Because of the pragma offload_attribute, the header files are wrapped and we can compile also without the options -mmic and -openmp:

c559-402$ icc -std=c99 hello.c
c559-402$ ./a.out
Hello World! from thread 0
c559-402$ more hello_old.c
c559-402$ exit
logout
login4$

Let us consider the multiplication of two matrices.

#include <stdlib.h>
#include <stdio.h>
#include <omp.h>

void MatMatMult ( int size,
   float (* restrict A)[size],
   float (* restrict B)[size],
   float (* restrict C)[size] )
{
   #pragma offload target(mic) \
      in(A:length(size*size)) in(B:length(size*size)) \
      out(C:length(size*size))
   {
      #pragma omp parallel for default(none) shared(C, size)
      for(int i=0; i<size; i++)
         for(int j=0; j<size; j++) C[i][j] = 0.0f;

      #pragma omp parallel for default(none) shared(A, B, C, size)
      for(int i=0; i<size; i++)
         for(int j=0; j<size; j++)
            for(int k=0; k<size; k++)
               C[i][j] += A[i][k] * B[k][j];
   }
}

The main function is listed below.

int main ( int argc, char *argv[] )
{
   if(argc != 4) {
      fprintf(stderr,"Use: %s size nThreads nIter\n", argv[0]);
      return -1;
   }
   int i, j, k;
   int size = atoi(argv[1]);
   int nThreads = atoi(argv[2]);
   int nIter = atoi(argv[3]);
   omp_set_num_threads(nThreads);
   float (*restrict A)[size] = malloc(sizeof(float)*size*size);
   float (*restrict B)[size] = malloc(sizeof(float)*size*size);
   float (*restrict C)[size] = malloc(sizeof(float)*size*size);

#pragma omp parallel for default(none) shared(A,B,size) private(i,j,k)
   for(i=0; i<size; i++)
      for(j=0; j<size; j++)
      {
         A[i][j] = (float)i + j;
         B[i][j] = (float)i - j;
      }
   double avgMultTime = 0.0;
   MatMatMult(size, A, B, C); // warm up

   double startTime = dsecnd();
   for(int i=0; i < nIter; i++) MatMatMult(size, A, B, C);
   double endTime = dsecnd();

   avgMultTime = (endTime-startTime)/nIter;

#pragma omp parallel
#pragma omp master
   printf("%s nThreads %d matrix %d %d runtime %g GFlop/s %g",
      argv[0], omp_get_num_threads(), size, size,
      avgMultTime, 2e-9*size*size*size/avgMultTime);

#pragma omp barrier
   free(A); free(B); free(C);
   return 0;
}

Bibliography

  • George Chrysos: Intel Xeon Phi Coprocessor - the architecture.
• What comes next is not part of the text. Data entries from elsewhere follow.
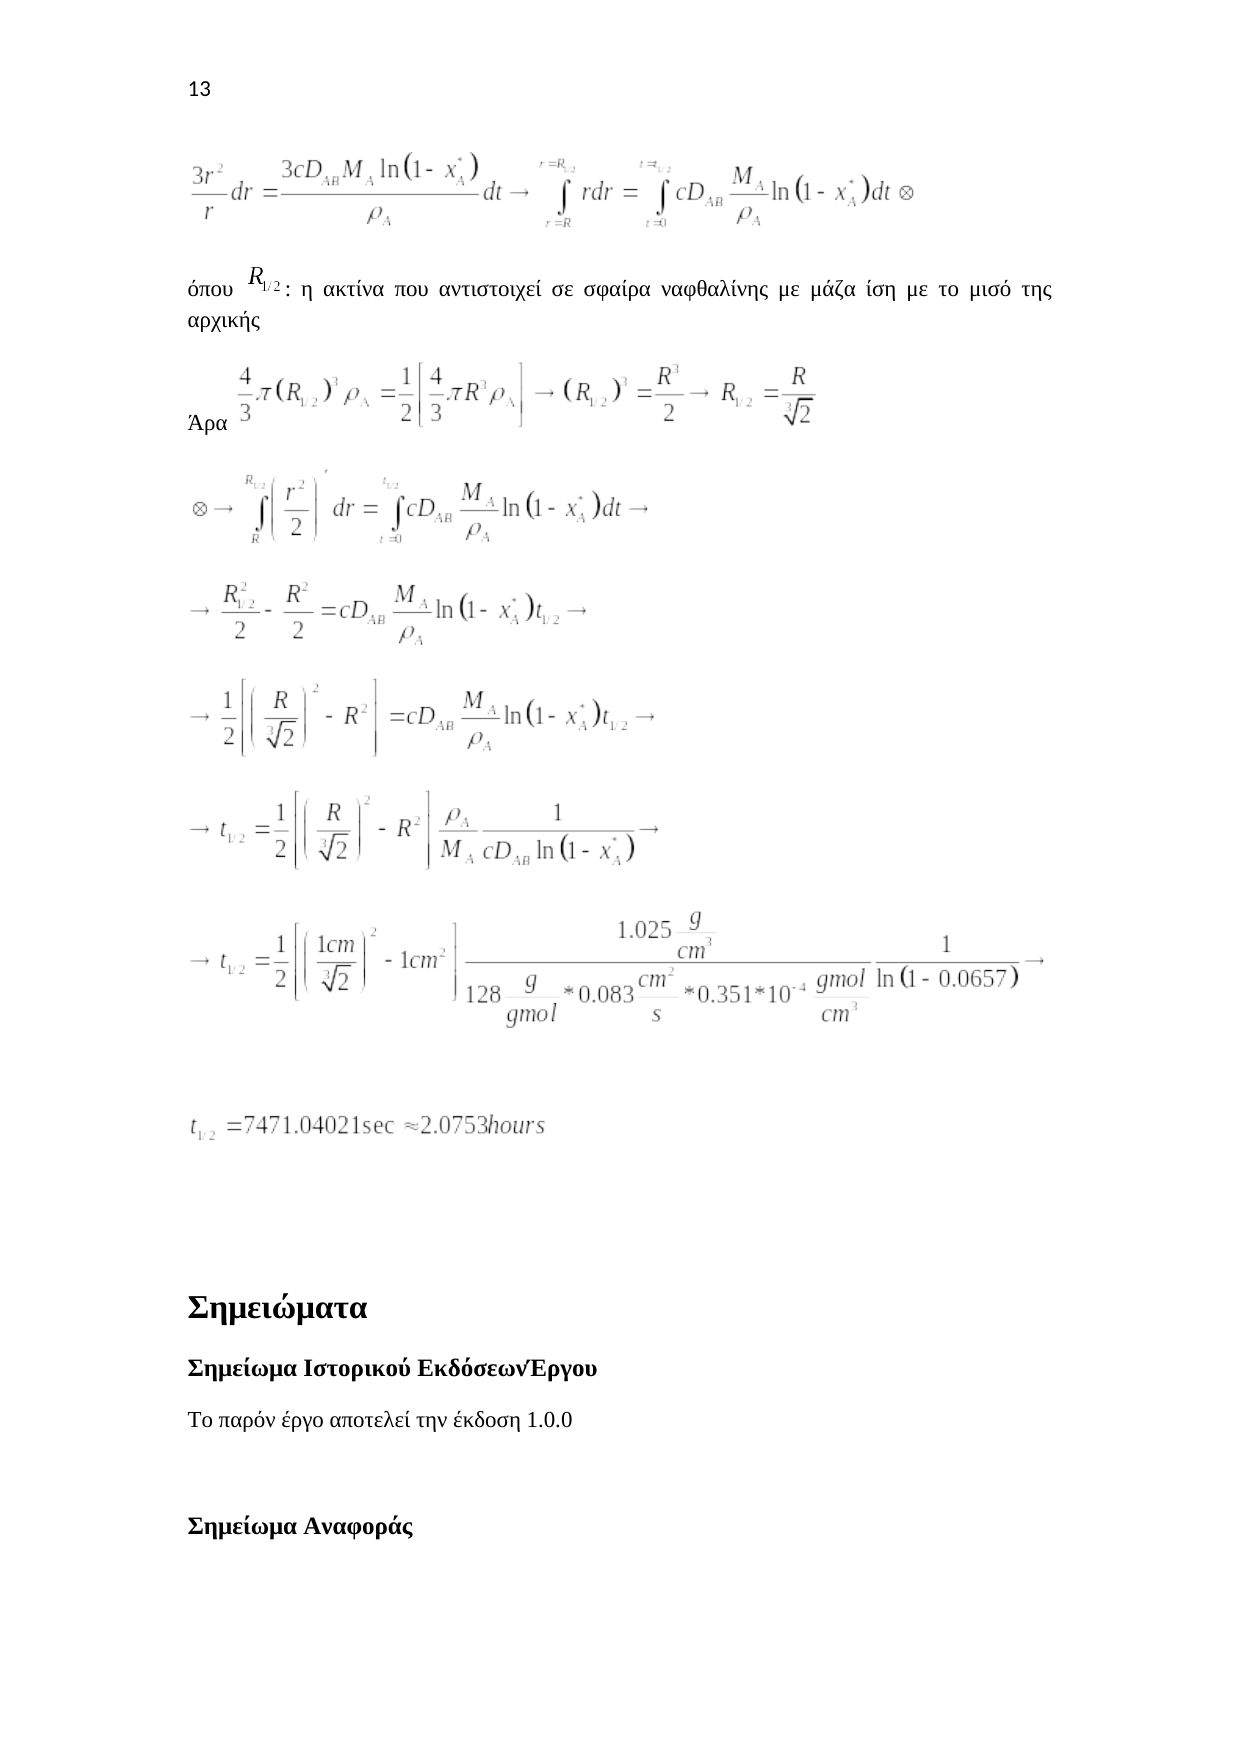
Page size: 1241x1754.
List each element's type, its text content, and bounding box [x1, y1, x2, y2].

text Σημείωμα Αναφοράς [187, 1511, 1053, 1540]
text Σημείωμα Ιστορικού ΕκδόσεωνΈργου [187, 1353, 1053, 1381]
text Σημειώματα [187, 1288, 1053, 1326]
text Το παρόν έργο αποτελεί την έκδοση 1.0.0 [187, 1406, 1053, 1433]
text Άρα [187, 357, 1053, 435]
text όπου : η ακτίνα που αντιστοιχεί σε σφαίρα ναφθαλίνης με μάζα ίση με το μισό της αρχικής [187, 258, 1053, 332]
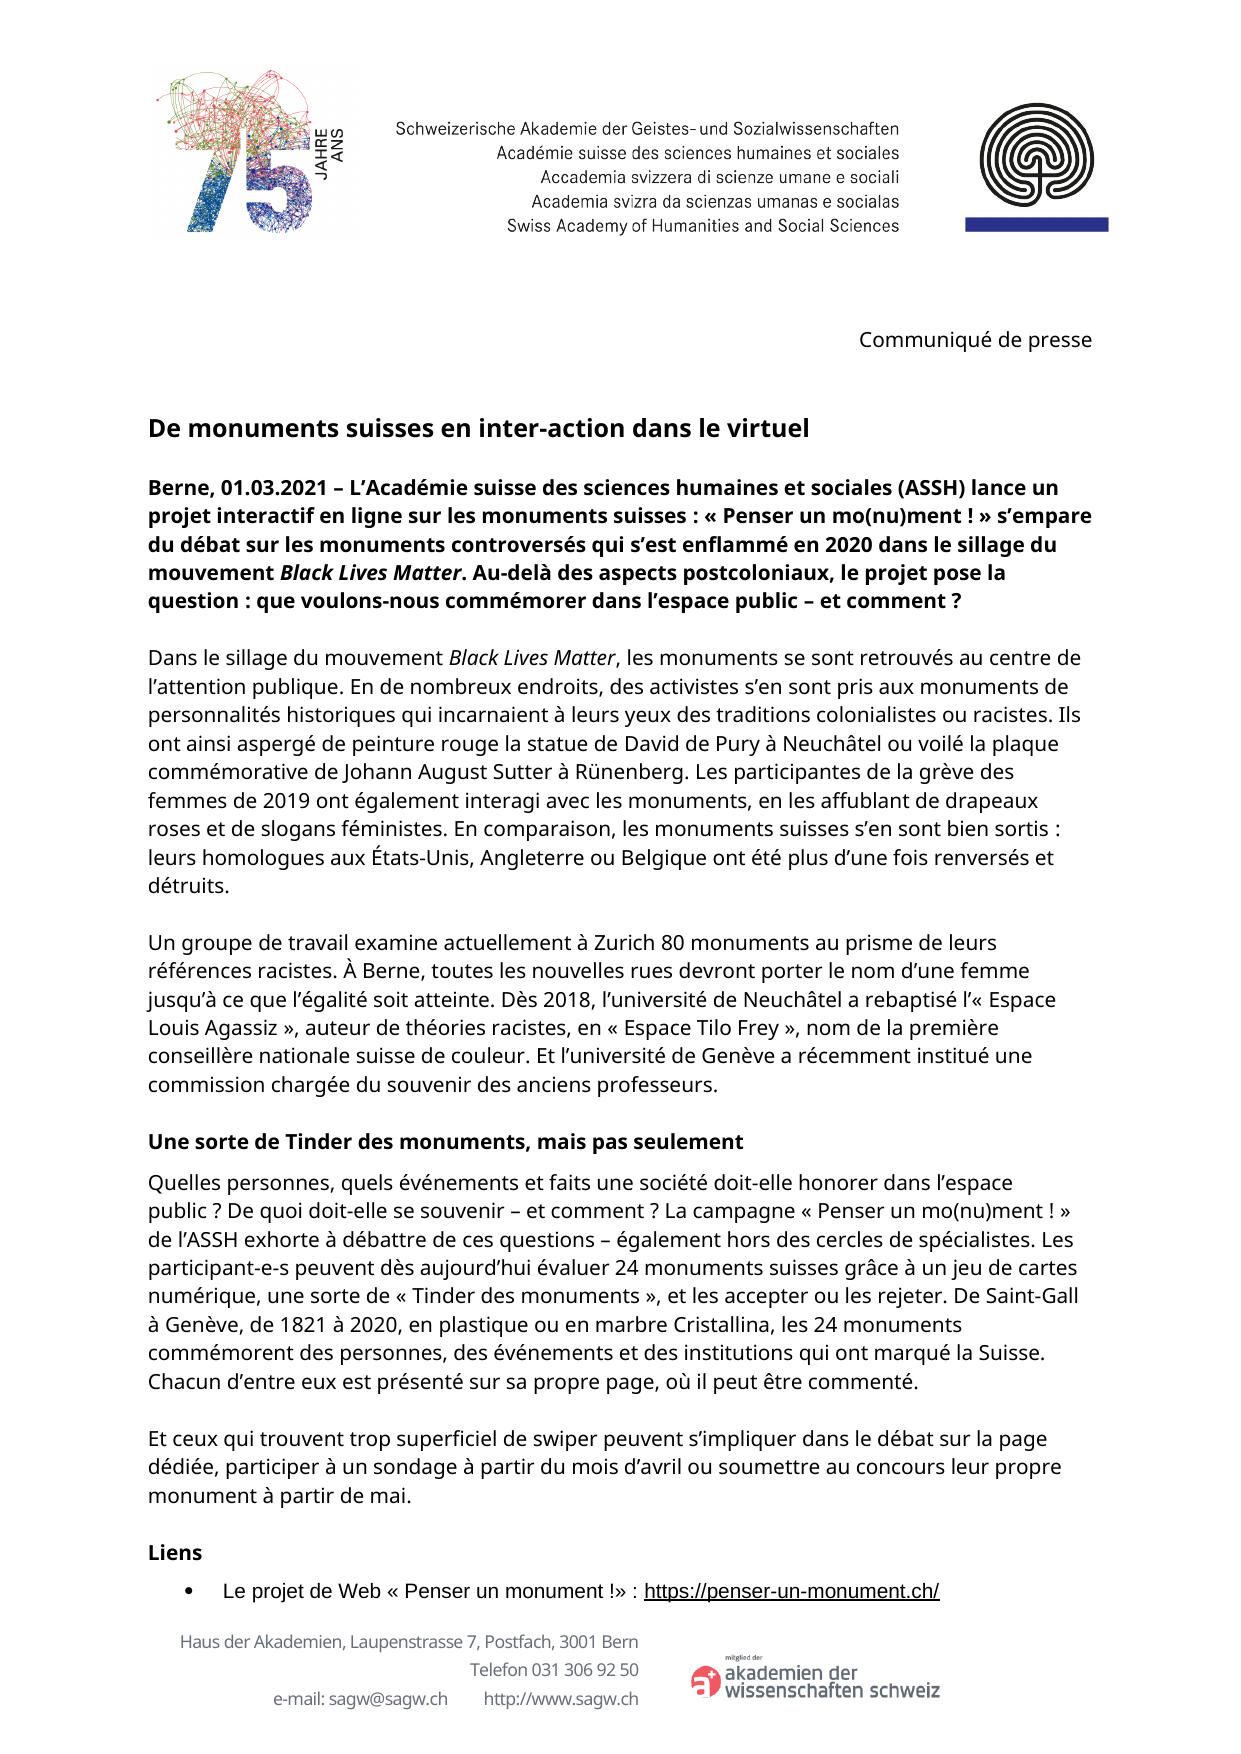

Whitepaper available at <https://software.intel.com/mic-developer>.
  • Rob Farber: CUDA vs. Phi: Phi Programming for CUDA Developers. Dr Dobb’s Journal. <http://www.drdobbs.com>
  • Intel Xeon Phi Coprocessor Developer’s Quick Start Guide. Whitepaper available at <https://software.intel.com/mic-developer>.
  • Jim Jeffers and James Reinders: Intel Xeon Phi coprocessor high-performance programming. Elsevier/MK 2013.
  • Rezaur Rahman: Intel Xeon Phi Coprocessor Architecture and Tools: The Guide for Application Developers. Apress 2013.